About ten minutes before the parade began, we walked across the backyard and the neighbor's lawn to set up our chairs along the street. Families wandered along chatting with other parade goers. Children ran out to grab candy that was tossed from passing cars and trucks. A nice cool day spent sitting out under a tree, watching a small town celebrate. It was heartwarming.

I guess we did have parades when I was growing up, but I don't remember my parents ever taking us to town to watch one. I marched in the band in a few. Hated marching band thus was not thrilled about parades.

I don't know if small towners realize what beauty surrounds them. The wonderful sweetness of a small town. The old homes that have been restored and kept up, the local businesses which are supported despite big box stores, the friendliness that greets you when you go to town. Those are the things that should be protected and cherished.  They are true Americana and priceless.

Today we went to Coldwater, Michigan.

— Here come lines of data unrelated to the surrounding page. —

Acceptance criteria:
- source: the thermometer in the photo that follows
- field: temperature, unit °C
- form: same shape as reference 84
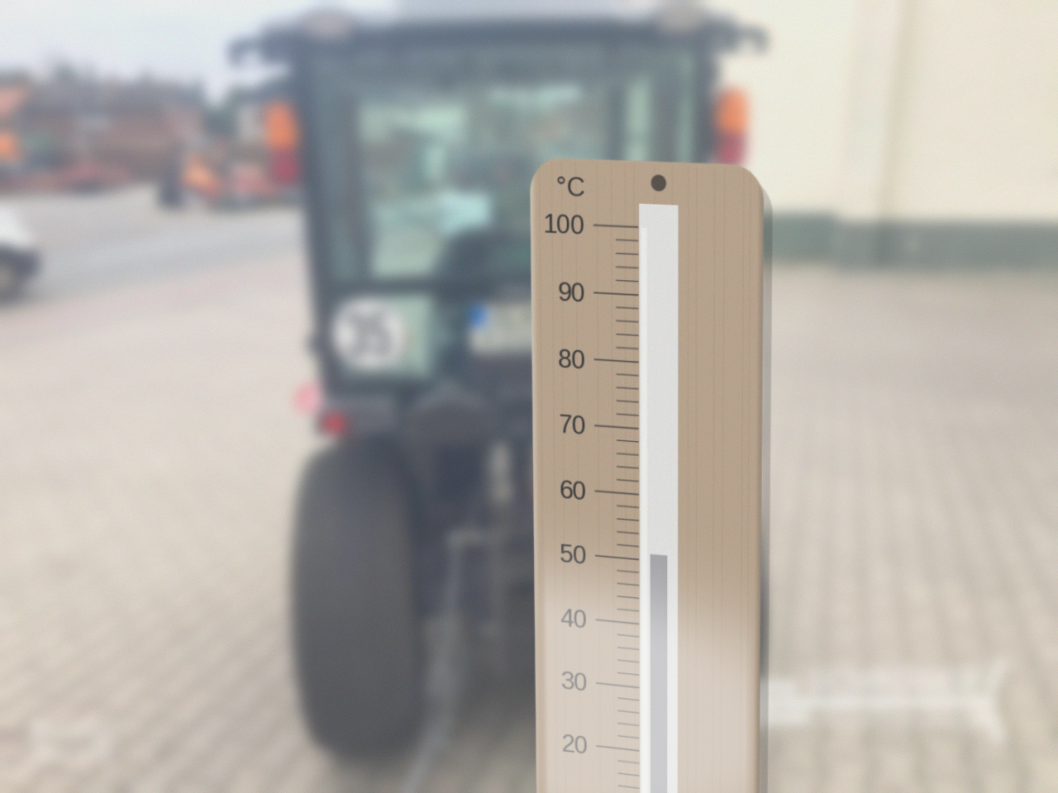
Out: 51
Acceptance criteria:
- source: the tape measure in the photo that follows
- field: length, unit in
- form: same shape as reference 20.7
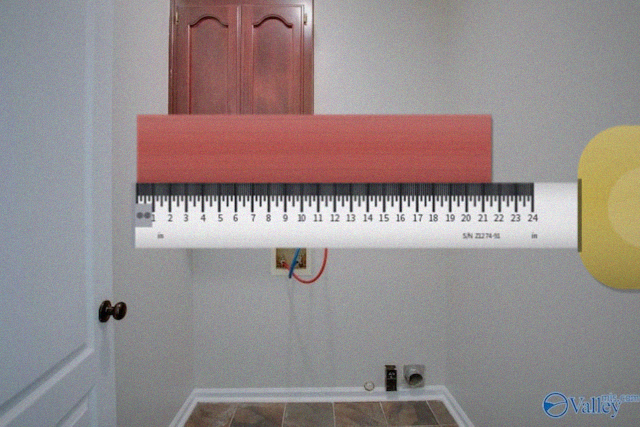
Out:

It was a first time for me to visit the beautiful town. The old houses are gorgeous. The old opera house restored to its past splendor. The old brick buildings calling back days when farmers and fishermen came into town for supplies. The same is true for the other small towns around here. This desire to protect the old architecture of the past is one I hope we can pass on to younger generations. I appreciate the past preserved in Greenville and Arcanum. Once the small town beauty is gone, it is gone forever.

Can't think of any place I would rather have been this year on the 4th than parked out along an Angola street,watching a parade and waving at people I do not know....having the time of my life. Just might be back next year for the next one.